Former British Prime Minister Tony Blair said Sunday preparations for the London 2012 Summer Games are ahead of schedule. He told BBC Five Live’s Sportsweek program, “they’re ahead on schedule on most of the building which is incredible at this stage and the preparations are going extremely well. If you take where most bids have got to at this stage they have done a remarkable job. The delivery of the infrastructure and the stadiums has been done superbly”. Blair said he believes London would still have bid for the Games even in the current economic downturn. He said, “when the Olympics happens, for those weeks and in the run-up it is the major event in the world. There is no doubt at all it is going to be worth London’s while to have hosted the Olympics which is why there is such strong competition now for any Olympic bid”.
London 2012 organizing committee chairman Sebastian Coe rejected any suggestions that public spending cuts could jeopardize funding for the 2012 Games.

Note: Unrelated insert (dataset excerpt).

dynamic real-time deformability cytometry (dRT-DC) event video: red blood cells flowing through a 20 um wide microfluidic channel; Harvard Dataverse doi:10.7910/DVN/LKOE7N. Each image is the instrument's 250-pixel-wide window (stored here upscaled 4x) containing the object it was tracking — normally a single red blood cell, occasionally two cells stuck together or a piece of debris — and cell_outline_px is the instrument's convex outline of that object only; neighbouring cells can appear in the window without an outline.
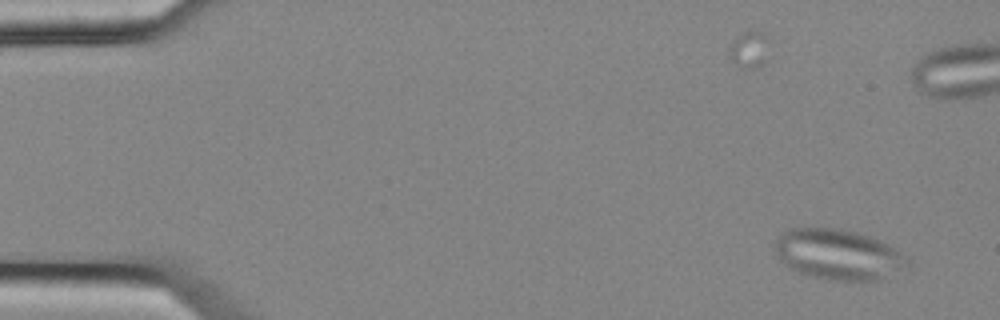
{"species": "common noctule bat (a hibernating species)", "species_latin": "Nyctalus noctula", "temperature_condition": "cold", "stored_images_in_passage": 7, "camera_frame_rate_fps": 3000, "um_per_image_px": 0.085, "animal": {"sex": "female", "body_mass_g": 25.1}, "frame": {"image": 1, "passage_image": 2, "time_ms": 0.333, "image_size_px": [1000, 320], "cell_outline_px": [[908, 268], [880, 280], [828, 280], [796, 272], [784, 264], [776, 256], [776, 236], [792, 228], [840, 228], [856, 232], [868, 236], [888, 244], [908, 256]], "centroid_in_image_um": [71.27, 21.64], "position_along_channel_um": 13.7, "area_um2": 39.13}}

Despite the fact that the financial crisis has put the government under huge pressure to implement public sector cutbacks after billions of pounds were spent bailing out the troubled banking sector, AFP quotes Coe saying expenditure on the Games will not be reduced. He said, “the budgets are set, so stories that the Olympics might suffer from cuts in public spending are inaccurate. The budget for the infrastructure is set, remains in place and is resilient. The budget for staging has nothing to do with public spending. We have to raise every penny we spend from the private sector”. He added, “so far we’ve raised more money than any host city has ever raised – just over half a billion pounds”.